And the fifth — Queer.

“I couldn’t believe it. I thought I was going to have a stroke,” Kichi said. “It’s totally from the Dark Ages.”

Kichi said he thought someone may have been punking him or that the school’s website had been hacked. But it turned out the school willfully includes the designation on all of its applications.

And despite being in a community filled with many conservative religious entities, Colorado College officials believe they have nothing to apologize for.

“I’m proud to work for a school that doesn’t just talk the talk, we walk it, too,” said Barbara Wilson, the college’s director of human resources. “In the midst of the volume of conservatism in this city, we’re almost a safe haven.”

As far as Colorado College is concerned, using the term on applications is “intended to represent the college’s commitment to and acknowledgment of diversity related to gender,” according to a statement from the school. “Colorado College is very much committed to diversity, and is very open about sexual orientation.”

The school’s office of Minority and International Students uses the following definition of queer in its training: “An umbrella term describing people who have a non-normative gender identity, sexual orientation, or sexual anatomy—includes lesbians, gay men, bisexual people, asexual people, transgender people, intersex people, etc.”

While the school acknowledges that the term is used as a slur by some, it adds: “Others have reclaimed it and are comfortable using it to describe themselves.”

About a year ago as part of its long-term strategic plan, Colorado College surveyed its faculty and staff regarding issues such as race, employment status and gender. In the process, the company doing the survey told school officials that the climate at more universities has opened up to the point where the term queer has grown in acceptance.
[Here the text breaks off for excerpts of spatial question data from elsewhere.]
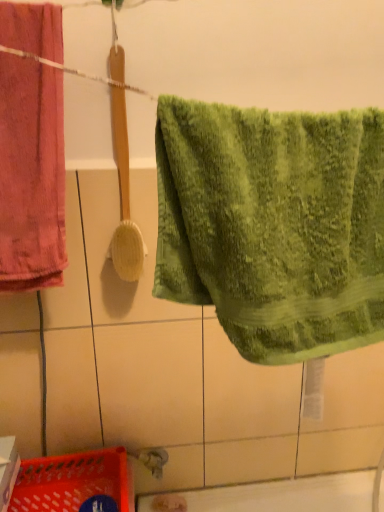
The image size is (384, 512). Identify the location of wooden textured brush at center. (122, 170).

At what (x,y) coordinates should I click in order to perform the action: click on green textured towel at center, placed as the 1th towel when sorted from right to left. Please return your answer as a coordinate pair (x, y). This screenshot has width=384, height=512. Looking at the image, I should click on (273, 225).

The image size is (384, 512). I want to click on translucent plastic basket at lower left, so click(72, 481).

Is the depth of translucent plastic basket at lower left greater than that of green textured towel at center, which is counted as the 2th towel, starting from the back?

Yes, translucent plastic basket at lower left is further from the viewer.

Is translucent plastic basket at lower left positioned far away from green textured towel at center, placed as the 1th towel when sorted from right to left?

They are positioned close to each other.

Who is bigger, translucent plastic basket at lower left or green textured towel at center, which is counted as the 2th towel, starting from the back?

green textured towel at center, which is counted as the 2th towel, starting from the back, is bigger.

From the image's perspective, who appears lower, translucent plastic basket at lower left or green textured towel at center, which is counted as the 2th towel, starting from the back?

translucent plastic basket at lower left.

Does velvety pink towel at left, the 2th towel from the right, have a smaller size compared to wooden textured brush at center?

No.

From a real-world perspective, is velvety pink towel at left, which ranks as the second towel in front-to-back order, located higher than wooden textured brush at center?

Incorrect, from a real-world perspective, velvety pink towel at left, which ranks as the second towel in front-to-back order, is lower than wooden textured brush at center.

Is velvety pink towel at left, acting as the 1th towel starting from the left, inside the boundaries of wooden textured brush at center, or outside?

velvety pink towel at left, acting as the 1th towel starting from the left, is located beyond the bounds of wooden textured brush at center.

Which is more to the right, green textured towel at center, which ranks as the second towel in left-to-right order, or velvety pink towel at left, the 2th towel from the right?

Positioned to the right is green textured towel at center, which ranks as the second towel in left-to-right order.

From a real-world perspective, who is located lower, green textured towel at center, placed as the 1th towel when sorted from right to left, or velvety pink towel at left, the 2th towel from the right?

green textured towel at center, placed as the 1th towel when sorted from right to left.

Are green textured towel at center, which is counted as the 2th towel, starting from the back, and velvety pink towel at left, acting as the 1th towel starting from the left, far apart?

They are positioned close to each other.

Between green textured towel at center, placed as the 1th towel when sorted from right to left, and wooden textured brush at center, which one is positioned in front?

green textured towel at center, placed as the 1th towel when sorted from right to left.

Could you tell me if green textured towel at center, placed as the 1th towel when sorted from right to left, is turned towards wooden textured brush at center?

No, green textured towel at center, placed as the 1th towel when sorted from right to left, is not oriented towards wooden textured brush at center.

Are green textured towel at center, which is counted as the 2th towel, starting from the back, and wooden textured brush at center far apart?

green textured towel at center, which is counted as the 2th towel, starting from the back, is near wooden textured brush at center, not far away.

Starting from the translucent plastic basket at lower left, which towel is the 2nd one in front? Please provide its 2D coordinates.

[(273, 225)]

From a real-world perspective, is green textured towel at center, which is counted as the 2th towel, starting from the back, under translucent plastic basket at lower left?

Actually, green textured towel at center, which is counted as the 2th towel, starting from the back, is physically above translucent plastic basket at lower left in the real world.

Which object is closer to the camera taking this photo, green textured towel at center, placed as the 1th towel when sorted from right to left, or translucent plastic basket at lower left?

green textured towel at center, placed as the 1th towel when sorted from right to left, is in front.

How many degrees apart are the facing directions of green textured towel at center, which appears as the first towel when viewed from the front, and translucent plastic basket at lower left?

0.00564 degrees separate the facing orientations of green textured towel at center, which appears as the first towel when viewed from the front, and translucent plastic basket at lower left.

Find the location of a particular element. This screenshot has height=512, width=384. the 2nd towel positioned above the translucent plastic basket at lower left (from the image's perspective) is located at coordinates (31, 175).

Is point (116, 493) positioned before point (39, 148)?

No.

Based on their sizes in the image, would you say translucent plastic basket at lower left is bigger or smaller than velvety pink towel at left, which ranks as the 1th towel in back-to-front order?

Clearly, translucent plastic basket at lower left is smaller in size than velvety pink towel at left, which ranks as the 1th towel in back-to-front order.

Between wooden textured brush at center and velvety pink towel at left, which ranks as the 1th towel in back-to-front order, which one appears on the left side from the viewer's perspective?

velvety pink towel at left, which ranks as the 1th towel in back-to-front order, is more to the left.

Where is `brush on the right of velvety pink towel at left, which ranks as the 1th towel in back-to-front order`? The image size is (384, 512). brush on the right of velvety pink towel at left, which ranks as the 1th towel in back-to-front order is located at coordinates tap(122, 170).

In terms of size, does wooden textured brush at center appear bigger or smaller than velvety pink towel at left, the 2th towel from the right?

Clearly, wooden textured brush at center is smaller in size than velvety pink towel at left, the 2th towel from the right.

Which towel is the 2nd one when counting from the front of the translucent plastic basket at lower left? Please provide its 2D coordinates.

[(273, 225)]

At what (x,y) coordinates should I click in order to perform the action: click on brush that appears above the velvety pink towel at left, which ranks as the 1th towel in back-to-front order (from a real-world perspective). Please return your answer as a coordinate pair (x, y). Image resolution: width=384 pixels, height=512 pixels. Looking at the image, I should click on (122, 170).

Looking at the image, which one is located further to green textured towel at center, which is counted as the 2th towel, starting from the back, velvety pink towel at left, the 2th towel from the right, or translucent plastic basket at lower left?

translucent plastic basket at lower left is positioned further to the anchor green textured towel at center, which is counted as the 2th towel, starting from the back.

Estimate the real-world distances between objects in this image. Which object is further from green textured towel at center, which ranks as the second towel in left-to-right order, translucent plastic basket at lower left or velvety pink towel at left, which ranks as the second towel in front-to-back order?

translucent plastic basket at lower left.

Which object lies nearer to the anchor point velvety pink towel at left, the 2th towel from the right, translucent plastic basket at lower left or green textured towel at center, which ranks as the second towel in left-to-right order?

green textured towel at center, which ranks as the second towel in left-to-right order.

When comparing their distances from velvety pink towel at left, acting as the 1th towel starting from the left, does wooden textured brush at center or green textured towel at center, which ranks as the second towel in left-to-right order, seem further?

green textured towel at center, which ranks as the second towel in left-to-right order.

Considering their positions, is translucent plastic basket at lower left positioned further to wooden textured brush at center than velvety pink towel at left, the 2th towel from the right?

Among the two, translucent plastic basket at lower left is located further to wooden textured brush at center.

When comparing their distances from translucent plastic basket at lower left, does wooden textured brush at center or velvety pink towel at left, which ranks as the second towel in front-to-back order, seem further?

The object further to translucent plastic basket at lower left is velvety pink towel at left, which ranks as the second towel in front-to-back order.

Looking at the image, which one is located further to velvety pink towel at left, which ranks as the second towel in front-to-back order, green textured towel at center, which ranks as the second towel in left-to-right order, or wooden textured brush at center?

green textured towel at center, which ranks as the second towel in left-to-right order, is further to velvety pink towel at left, which ranks as the second towel in front-to-back order.

Considering their positions, is wooden textured brush at center positioned closer to green textured towel at center, which is counted as the 2th towel, starting from the back, than translucent plastic basket at lower left?

wooden textured brush at center is positioned closer to the anchor green textured towel at center, which is counted as the 2th towel, starting from the back.

Image resolution: width=384 pixels, height=512 pixels. I want to click on towel between velvety pink towel at left, the 2th towel from the right, and translucent plastic basket at lower left in the up-down direction, so click(x=273, y=225).

Find the location of a particular element. brush located between velvety pink towel at left, which ranks as the 1th towel in back-to-front order, and green textured towel at center, which is counted as the 2th towel, starting from the back, in the left-right direction is located at coordinates (122, 170).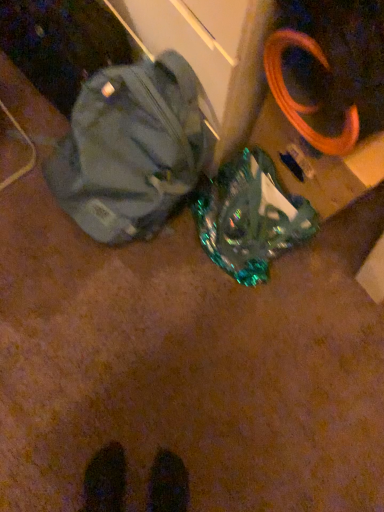
Question: From the image's perspective, is matte gray backpack at center below holographic plastic bag at center?

Choices:
 (A) yes
 (B) no

Answer: (B)

Question: Can you confirm if matte gray backpack at center is shorter than holographic plastic bag at center?

Choices:
 (A) yes
 (B) no

Answer: (B)

Question: Is the depth of matte gray backpack at center less than that of holographic plastic bag at center?

Choices:
 (A) yes
 (B) no

Answer: (A)

Question: Is matte gray backpack at center wider than holographic plastic bag at center?

Choices:
 (A) no
 (B) yes

Answer: (B)

Question: Is matte gray backpack at center to the right of holographic plastic bag at center from the viewer's perspective?

Choices:
 (A) no
 (B) yes

Answer: (A)

Question: Does matte gray backpack at center have a larger size compared to holographic plastic bag at center?

Choices:
 (A) no
 (B) yes

Answer: (B)

Question: From the image's perspective, would you say holographic plastic bag at center is shown under matte gray backpack at center?

Choices:
 (A) yes
 (B) no

Answer: (A)

Question: Are holographic plastic bag at center and matte gray backpack at center far apart?

Choices:
 (A) no
 (B) yes

Answer: (A)

Question: Does holographic plastic bag at center turn towards matte gray backpack at center?

Choices:
 (A) yes
 (B) no

Answer: (B)

Question: Does holographic plastic bag at center have a larger size compared to matte gray backpack at center?

Choices:
 (A) no
 (B) yes

Answer: (A)

Question: Is holographic plastic bag at center taller than matte gray backpack at center?

Choices:
 (A) yes
 (B) no

Answer: (B)

Question: Is holographic plastic bag at center looking in the opposite direction of matte gray backpack at center?

Choices:
 (A) no
 (B) yes

Answer: (A)

Question: From their relative heights in the image, would you say holographic plastic bag at center is taller or shorter than matte gray backpack at center?

Choices:
 (A) tall
 (B) short

Answer: (B)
So in addition to asking it on a voluntary basis of faculty, staff and students, the school added it to its job application form. Wilson said the question is akin to determining if someone prefers to be known as black or African-American, and is in keeping with the philosophy on a campus that is “intentionally committed to diversity and inclusion.”
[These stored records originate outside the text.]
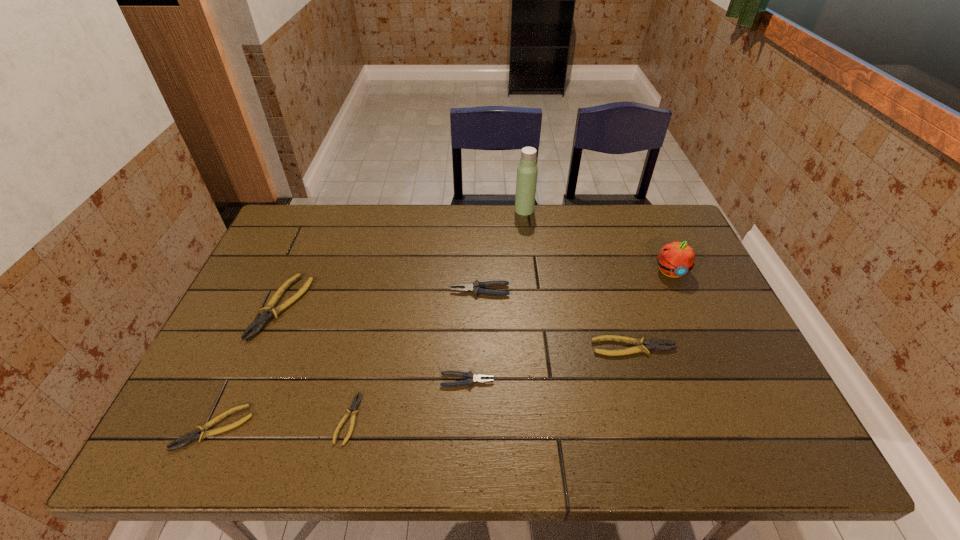
The width and height of the screenshot is (960, 540). Identify the location of vacant region located 0.060m on the right of the third smallest yellow pliers. (699, 347).

Locate an element on the screen. The width and height of the screenshot is (960, 540). vacant space located at the gripping part of the nearer gray pliers is located at coordinates (548, 381).

At what (x,y) coordinates should I click in order to perform the action: click on free region located on the back of the second shortest object. Please return your answer as a coordinate pair (x, y). The image size is (960, 540). Looking at the image, I should click on (246, 359).

At what (x,y) coordinates should I click in order to perform the action: click on free location located 0.100m on the back of the fourth pliers from right to left. Please return your answer as a coordinate pair (x, y). Image resolution: width=960 pixels, height=540 pixels. Looking at the image, I should click on (362, 358).

Find the location of `object present at the far edge`. object present at the far edge is located at coordinates (527, 170).

Locate an element on the screen. The width and height of the screenshot is (960, 540). object that is at the right edge is located at coordinates click(x=675, y=259).

Identify the location of object present at the near left corner. The height and width of the screenshot is (540, 960). (195, 435).

Find the location of `vacant point at the far edge`. vacant point at the far edge is located at coordinates (496, 224).

Identify the location of vacant space at the near edge. The height and width of the screenshot is (540, 960). (637, 427).

Locate an element on the screen. Image resolution: width=960 pixels, height=540 pixels. vacant region at the left edge is located at coordinates (241, 325).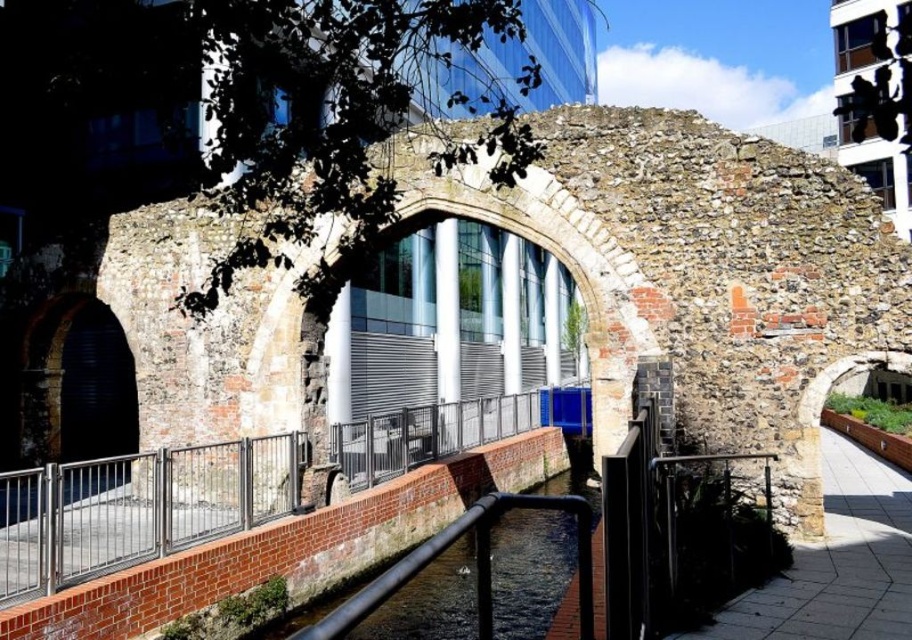
Question: Is stainless steel railing at lower center to the right of smooth stone path at lower right from the viewer's perspective?

Choices:
 (A) yes
 (B) no

Answer: (B)

Question: Can you confirm if stainless steel railing at lower center is positioned above smooth stone path at lower right?

Choices:
 (A) no
 (B) yes

Answer: (A)

Question: Which point is farther to the camera?

Choices:
 (A) smooth stone path at lower right
 (B) stainless steel railing at lower center

Answer: (B)

Question: Which object appears closest to the camera in this image?

Choices:
 (A) stainless steel railing at lower center
 (B) smooth stone path at lower right

Answer: (B)

Question: Among these points, which one is nearest to the camera?

Choices:
 (A) (815, 614)
 (B) (537, 412)

Answer: (A)

Question: Can you confirm if stainless steel railing at lower center is smaller than smooth stone path at lower right?

Choices:
 (A) no
 (B) yes

Answer: (A)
When she arrived 13 years ago, Wilson said the school already offered same-sex insurance to its employees, and about three years ago, a full-time exempt position was created that focused on the gay, lesbian, bisexual, transgender, queer, intersex and asexual student population. One of the umbrella student organizations on campus is called the Queer Community Coalition.

Even so, Kichi, a gay man who said he’s lost jobs and homes because of his sexual orientation, said the term is insulting.

“If them including it on applications isn’t against the law, it should be,” he said.

Kichi, who was angry enough to send a complaint to Colorado Attorney General John Suthers, is 66 years old.

Charles Irwin, the executive director of Colorado Springs Pride, a gay rights organization in the city, said that Kichi’s age may be the reason behind the differing viewpoints.

“Queer is a challenging word, a word that’s in transition,” he said. “But today’s youth embraces it very well.”